Do we have something to compare this number to? Don't we expect most crimes to not go to trial, if the convicted person agrees that they committed the crime?
France trial are not "jury of your peer" trial. If I'm not mistaken, only the "Cour d'assises" has jurors. "Being judged by your peer" is not an enshrined Right in Europe.
Do they agree that they committed the crime or are they just making a tradeoff of a definite 5 years vs. a probable 25 years or something similar due to plea bargains?
From what I am reading, especially in drug cases this the tradeoff a lot of people are making. Add to this being poor and lacking legal education this is a rational choice.
It's true that most American prisoners are not "nonviolent drug user" inmates. However, around 250,000 of them are [1]. That's still a huge chunk of human life.
As a side note, I think HN readers may get a lot out of reading [1], which is a pretty concise look at the American prison system and some of the facts and myths around it.
People seem to forget how devastating drugs are to communities. We see it right now with meth and poor whites. It was (is?) true about African Americans and crack cocaine. There is no “legalize it” solution with these drugs. If you want to rehab low level offenders, fine. But high level offenders, the people running the operations, deserve their sentences.
I think you're missing the fact that illegalization is pushing these substances and their users into the black market, deep in the margins of society, and essentially leaving the rest of us powerless. If we were to own up and legalize it, we would be in a better position to treat it and to apply preventive measures. Plus we wouldn't be financing the underworld. As far as I can tell, facing the hard issues, like working with the most disadvantaged people, is the only thing that makes a difference, while illegalization is about rejecting them.
That's comically untrue. The drug war is a policy coined and handed down by the Nixon and subsequent White House administrations on the rest of the West, and in the US it does have strong racist undertones (see minimum sentences for crack cocaine compared to powdered cocaine).
Not even sure what you mean by laws coming from local communities. To someone involved in the drug industry illegalization is a conundrum. On the one hand, you might get punished. On the other hand, you're incentivized to do it, because you'll make a lot of money filling the supply vacuum left by the formal economy. Add bad socioeconomic conditions into the mix and poverty becomes much scarier than criminal prosecution.
Criminalization doesn't work. We have known this for decades. Destroying people's lives perpetuates the problem. Treat drug addiction as a public health issue and it needs to go hand-in-hand with poverty reduction.
It's not a scare quote. It's how reasonable people approach novel turns of phrase so that they don't become part of our culturally accepted common knowledge without any basis in fact.
1/5 or 20% of people currently incarcerated are for non-violent drug use. This article tries to downplay it by reversing the statistic saying 4/5's aren't non-violent drug offenders. So about ~450k are incarcerated for non-violent drug possession in any given day.

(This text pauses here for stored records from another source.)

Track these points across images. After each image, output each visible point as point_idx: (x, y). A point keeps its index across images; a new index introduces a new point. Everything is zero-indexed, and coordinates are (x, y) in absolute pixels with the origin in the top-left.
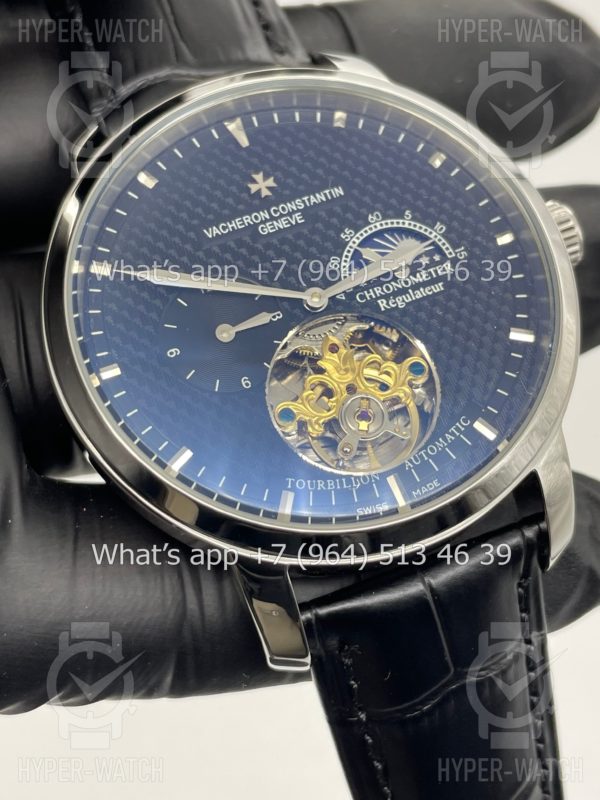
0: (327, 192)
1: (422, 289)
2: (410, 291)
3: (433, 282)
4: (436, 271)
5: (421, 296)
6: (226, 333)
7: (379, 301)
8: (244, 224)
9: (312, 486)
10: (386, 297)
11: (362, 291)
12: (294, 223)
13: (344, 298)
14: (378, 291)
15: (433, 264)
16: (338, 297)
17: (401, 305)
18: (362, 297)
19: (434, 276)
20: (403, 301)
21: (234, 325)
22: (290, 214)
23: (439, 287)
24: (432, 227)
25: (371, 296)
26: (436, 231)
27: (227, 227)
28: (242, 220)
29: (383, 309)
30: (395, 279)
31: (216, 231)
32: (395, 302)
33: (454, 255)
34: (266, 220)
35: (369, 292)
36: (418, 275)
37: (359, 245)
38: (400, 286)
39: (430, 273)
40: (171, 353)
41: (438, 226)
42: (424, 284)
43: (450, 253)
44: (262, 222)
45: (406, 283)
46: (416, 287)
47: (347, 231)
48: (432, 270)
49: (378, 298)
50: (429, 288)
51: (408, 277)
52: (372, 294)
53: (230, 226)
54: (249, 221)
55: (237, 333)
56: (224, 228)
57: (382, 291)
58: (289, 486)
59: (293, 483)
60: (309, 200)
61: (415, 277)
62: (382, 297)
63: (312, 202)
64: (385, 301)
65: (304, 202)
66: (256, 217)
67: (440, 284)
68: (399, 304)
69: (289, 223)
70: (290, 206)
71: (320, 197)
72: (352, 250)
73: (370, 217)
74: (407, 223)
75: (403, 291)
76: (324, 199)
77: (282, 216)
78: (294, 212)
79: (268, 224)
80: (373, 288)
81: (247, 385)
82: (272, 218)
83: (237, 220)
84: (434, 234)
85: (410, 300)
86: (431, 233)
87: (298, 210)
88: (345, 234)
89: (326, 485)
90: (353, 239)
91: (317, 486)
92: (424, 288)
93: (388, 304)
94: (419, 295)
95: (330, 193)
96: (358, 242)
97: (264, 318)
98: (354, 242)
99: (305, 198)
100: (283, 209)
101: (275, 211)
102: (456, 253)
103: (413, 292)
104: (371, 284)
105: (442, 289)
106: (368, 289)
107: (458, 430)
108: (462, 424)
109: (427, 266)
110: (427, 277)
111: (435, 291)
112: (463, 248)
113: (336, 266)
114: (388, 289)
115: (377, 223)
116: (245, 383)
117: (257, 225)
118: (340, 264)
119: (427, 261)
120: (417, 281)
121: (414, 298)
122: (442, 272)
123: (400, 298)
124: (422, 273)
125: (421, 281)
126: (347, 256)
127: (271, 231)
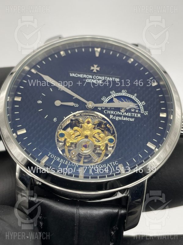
0: (114, 78)
1: (126, 118)
2: (122, 117)
3: (132, 117)
4: (134, 115)
5: (125, 120)
6: (58, 103)
7: (111, 115)
8: (83, 76)
9: (55, 158)
10: (114, 115)
11: (107, 110)
13: (100, 109)
14: (112, 112)
15: (135, 112)
16: (98, 108)
17: (117, 119)
18: (106, 112)
20: (118, 118)
22: (99, 80)
23: (132, 120)
25: (109, 113)
26: (141, 103)
28: (83, 75)
29: (110, 118)
30: (120, 111)
31: (74, 75)
32: (116, 118)
33: (143, 113)
34: (90, 78)
36: (128, 113)
37: (114, 97)
38: (120, 114)
39: (132, 115)
41: (143, 102)
42: (128, 117)
43: (142, 112)
44: (89, 78)
45: (123, 114)
46: (125, 116)
47: (113, 91)
48: (133, 114)
49: (111, 114)
50: (129, 119)
51: (124, 112)
52: (110, 112)
53: (79, 75)
54: (85, 76)
55: (61, 105)
56: (76, 75)
57: (114, 113)
58: (49, 155)
59: (50, 155)
60: (107, 78)
61: (127, 113)
64: (112, 116)
65: (105, 78)
66: (88, 76)
67: (133, 119)
69: (97, 82)
70: (100, 78)
71: (111, 79)
72: (111, 97)
73: (123, 91)
74: (134, 97)
75: (120, 116)
77: (96, 79)
78: (100, 79)
79: (90, 80)
80: (111, 111)
82: (92, 79)
83: (82, 75)
85: (121, 119)
86: (139, 103)
87: (102, 80)
88: (112, 92)
89: (60, 160)
90: (114, 94)
91: (57, 159)
93: (113, 117)
94: (125, 119)
95: (115, 79)
97: (71, 104)
98: (113, 96)
99: (106, 77)
100: (97, 77)
101: (95, 77)
102: (144, 112)
103: (123, 117)
104: (111, 109)
105: (133, 121)
106: (109, 110)
107: (113, 164)
108: (115, 163)
109: (132, 112)
110: (130, 115)
111: (130, 120)
112: (147, 112)
113: (103, 100)
114: (116, 113)
115: (124, 93)
116: (55, 120)
117: (87, 78)
118: (105, 99)
119: (133, 110)
120: (126, 115)
121: (122, 119)
122: (136, 116)
123: (118, 117)
124: (130, 113)
125: (128, 115)
126: (108, 98)
127: (90, 82)
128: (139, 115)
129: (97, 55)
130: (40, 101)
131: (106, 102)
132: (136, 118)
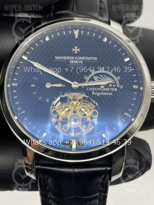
0: (92, 58)
1: (106, 93)
2: (102, 92)
3: (110, 92)
4: (112, 89)
5: (105, 94)
6: (48, 86)
7: (93, 92)
8: (66, 58)
9: (52, 134)
10: (95, 91)
11: (89, 87)
12: (80, 63)
13: (84, 87)
16: (82, 87)
17: (98, 95)
18: (89, 89)
19: (111, 90)
20: (99, 94)
21: (51, 84)
22: (80, 60)
23: (111, 94)
24: (117, 77)
25: (91, 90)
26: (117, 78)
27: (62, 58)
28: (67, 57)
29: (93, 94)
30: (100, 88)
31: (58, 58)
32: (97, 94)
33: (119, 87)
34: (73, 60)
35: (91, 88)
36: (107, 89)
38: (100, 90)
39: (110, 89)
40: (32, 86)
41: (118, 77)
42: (107, 92)
44: (72, 60)
45: (102, 89)
46: (104, 92)
48: (111, 88)
49: (93, 91)
51: (104, 88)
52: (92, 89)
53: (63, 58)
54: (68, 58)
55: (51, 86)
57: (95, 89)
58: (46, 132)
59: (48, 131)
60: (87, 58)
61: (106, 89)
62: (94, 91)
63: (87, 59)
64: (94, 92)
65: (85, 58)
66: (70, 58)
67: (111, 93)
68: (98, 94)
69: (79, 62)
70: (81, 58)
71: (90, 58)
72: (92, 76)
73: (101, 68)
74: (110, 73)
76: (91, 59)
77: (77, 60)
78: (81, 60)
79: (73, 61)
80: (93, 87)
81: (48, 101)
82: (75, 60)
83: (65, 57)
84: (116, 79)
85: (101, 94)
86: (115, 78)
88: (92, 70)
89: (56, 135)
92: (107, 93)
93: (95, 93)
95: (93, 58)
96: (94, 74)
97: (60, 85)
98: (93, 74)
99: (86, 57)
100: (79, 58)
101: (76, 58)
102: (120, 86)
103: (103, 93)
107: (98, 134)
108: (100, 133)
110: (109, 90)
111: (109, 94)
112: (122, 86)
113: (85, 78)
114: (97, 89)
115: (102, 70)
116: (48, 100)
117: (70, 60)
118: (87, 78)
119: (110, 85)
120: (105, 90)
122: (114, 90)
123: (99, 93)
124: (108, 88)
125: (107, 90)
126: (90, 77)
127: (73, 63)
128: (116, 89)
129: (77, 37)
130: (33, 85)
131: (87, 82)
132: (114, 92)
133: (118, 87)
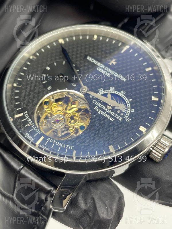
1: (108, 115)
2: (105, 113)
3: (113, 117)
4: (117, 116)
5: (106, 116)
7: (96, 107)
8: (97, 64)
9: (28, 118)
11: (97, 101)
13: (91, 97)
14: (99, 105)
15: (119, 114)
16: (90, 96)
18: (95, 102)
19: (115, 117)
20: (101, 113)
22: (108, 72)
24: (131, 108)
25: (96, 104)
26: (131, 110)
29: (94, 109)
30: (106, 107)
31: (90, 59)
32: (99, 111)
34: (102, 68)
35: (97, 103)
36: (112, 112)
37: (110, 93)
38: (105, 109)
39: (115, 115)
40: (47, 68)
41: (133, 110)
44: (101, 68)
45: (108, 110)
46: (108, 113)
47: (113, 88)
48: (117, 115)
49: (97, 106)
50: (110, 117)
51: (110, 110)
52: (97, 104)
53: (94, 61)
54: (99, 64)
56: (92, 60)
57: (100, 106)
58: (24, 113)
61: (111, 112)
62: (98, 107)
64: (97, 108)
65: (114, 73)
66: (101, 65)
67: (113, 119)
68: (99, 112)
69: (105, 74)
70: (111, 71)
71: (119, 76)
72: (108, 92)
73: (122, 91)
74: (128, 101)
75: (104, 111)
77: (106, 71)
78: (110, 73)
79: (101, 69)
81: (49, 88)
82: (104, 69)
83: (97, 62)
84: (130, 110)
87: (111, 74)
88: (112, 88)
89: (30, 121)
90: (112, 90)
92: (109, 116)
93: (97, 109)
95: (122, 78)
96: (112, 92)
99: (116, 73)
100: (109, 70)
101: (106, 69)
102: (127, 119)
104: (100, 102)
105: (112, 121)
106: (98, 102)
107: (68, 147)
108: (71, 147)
109: (117, 113)
110: (113, 115)
111: (110, 119)
112: (130, 120)
114: (102, 107)
115: (122, 94)
117: (99, 67)
118: (101, 91)
119: (119, 112)
120: (110, 113)
121: (104, 115)
122: (118, 118)
123: (101, 111)
124: (114, 113)
125: (111, 114)
126: (105, 92)
127: (99, 71)
128: (121, 119)
131: (101, 94)
132: (117, 120)
133: (125, 117)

Did you bother actually looking up the data? Because intentional homicide in the US is indeed more than 6x greater than it is in places like Austria and Switzerland.

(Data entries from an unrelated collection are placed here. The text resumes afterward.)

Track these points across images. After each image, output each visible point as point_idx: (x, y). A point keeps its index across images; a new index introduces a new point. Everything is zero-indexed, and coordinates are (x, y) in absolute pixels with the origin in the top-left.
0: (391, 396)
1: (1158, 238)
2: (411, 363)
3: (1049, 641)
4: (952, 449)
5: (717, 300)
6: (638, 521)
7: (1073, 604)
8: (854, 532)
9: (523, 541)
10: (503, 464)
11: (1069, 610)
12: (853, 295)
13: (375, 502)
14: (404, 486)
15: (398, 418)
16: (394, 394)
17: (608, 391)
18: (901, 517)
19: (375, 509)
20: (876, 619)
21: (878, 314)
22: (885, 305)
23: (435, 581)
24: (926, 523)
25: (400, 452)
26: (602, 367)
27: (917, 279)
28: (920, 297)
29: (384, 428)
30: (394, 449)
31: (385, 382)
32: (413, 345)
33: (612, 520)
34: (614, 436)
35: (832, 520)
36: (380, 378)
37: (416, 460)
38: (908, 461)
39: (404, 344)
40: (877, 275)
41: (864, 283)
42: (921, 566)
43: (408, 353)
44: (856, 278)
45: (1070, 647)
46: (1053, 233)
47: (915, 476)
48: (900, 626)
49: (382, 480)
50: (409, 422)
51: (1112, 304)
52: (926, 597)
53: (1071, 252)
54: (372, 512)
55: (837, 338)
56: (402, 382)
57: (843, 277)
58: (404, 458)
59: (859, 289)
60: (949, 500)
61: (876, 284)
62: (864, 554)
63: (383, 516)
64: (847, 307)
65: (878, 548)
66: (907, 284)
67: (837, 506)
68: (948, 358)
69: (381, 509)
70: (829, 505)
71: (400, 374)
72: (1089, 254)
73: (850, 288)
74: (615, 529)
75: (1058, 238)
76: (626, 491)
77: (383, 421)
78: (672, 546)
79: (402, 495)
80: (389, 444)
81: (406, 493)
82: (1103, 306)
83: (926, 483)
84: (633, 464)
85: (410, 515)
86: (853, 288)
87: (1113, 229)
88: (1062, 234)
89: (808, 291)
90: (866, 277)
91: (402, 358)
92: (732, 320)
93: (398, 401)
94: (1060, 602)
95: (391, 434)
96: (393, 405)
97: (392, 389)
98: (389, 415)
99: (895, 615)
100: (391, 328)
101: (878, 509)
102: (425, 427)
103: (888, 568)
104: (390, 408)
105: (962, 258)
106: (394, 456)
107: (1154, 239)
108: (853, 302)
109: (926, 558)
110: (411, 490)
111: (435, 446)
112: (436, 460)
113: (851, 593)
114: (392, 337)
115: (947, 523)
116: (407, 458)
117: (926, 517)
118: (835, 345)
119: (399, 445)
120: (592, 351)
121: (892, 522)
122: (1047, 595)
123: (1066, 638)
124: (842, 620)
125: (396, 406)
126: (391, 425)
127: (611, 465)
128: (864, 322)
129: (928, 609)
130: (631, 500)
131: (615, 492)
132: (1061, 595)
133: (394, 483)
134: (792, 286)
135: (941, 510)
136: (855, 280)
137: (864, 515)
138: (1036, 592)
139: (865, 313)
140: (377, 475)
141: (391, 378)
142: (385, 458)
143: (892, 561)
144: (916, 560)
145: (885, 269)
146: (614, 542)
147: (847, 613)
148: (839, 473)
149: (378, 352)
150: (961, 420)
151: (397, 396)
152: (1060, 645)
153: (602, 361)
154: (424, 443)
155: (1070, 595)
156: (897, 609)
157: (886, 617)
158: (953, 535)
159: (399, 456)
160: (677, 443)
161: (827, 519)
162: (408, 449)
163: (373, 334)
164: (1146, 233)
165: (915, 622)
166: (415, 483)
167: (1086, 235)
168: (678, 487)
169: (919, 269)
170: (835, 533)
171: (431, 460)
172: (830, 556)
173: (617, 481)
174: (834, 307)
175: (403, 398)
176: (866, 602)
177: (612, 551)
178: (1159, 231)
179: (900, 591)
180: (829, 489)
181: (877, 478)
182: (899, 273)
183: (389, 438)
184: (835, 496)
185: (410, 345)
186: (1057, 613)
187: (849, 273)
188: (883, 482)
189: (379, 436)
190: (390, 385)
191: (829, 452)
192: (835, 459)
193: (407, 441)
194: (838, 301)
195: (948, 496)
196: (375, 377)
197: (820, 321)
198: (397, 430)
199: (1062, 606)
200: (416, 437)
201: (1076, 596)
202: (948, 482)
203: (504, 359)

There is no country in western Europe with anywhere near the violent crime rate as the US.
Yes I did. US has 3 times more murder then average EU. That is not the same as 6 times more. And some of surplus is one person killing more people, so you then have one person being in prison instead of multiple.
And murder clearance rates are low anyway, so that on itself can't be reason for disparity.
I am inclined to believe that criminal inclination is a human universal. I am also inclined to believe that the American system catches and punishes more criminals (as a percentage) than the European systems. But some disparity does seem to exist.
One of the few unchecked powers of the US president is the pardon. I never understood why Obama (now Trump) didnt just pardon all federal non violent drug offenders on the last day of his 2nd term...
I doubt he prioritized that over the political baggage it would create for his successors or his personal life. I wish he had been inspired by carter, but politically I think this must seem riskier than those pardons. The rhetoric around why prisoners shouldn't vote seem to underly a lot of the same thinking, but I wish we knew their rationale.
That shows the amplitude and the spread of the carceral problem in the US.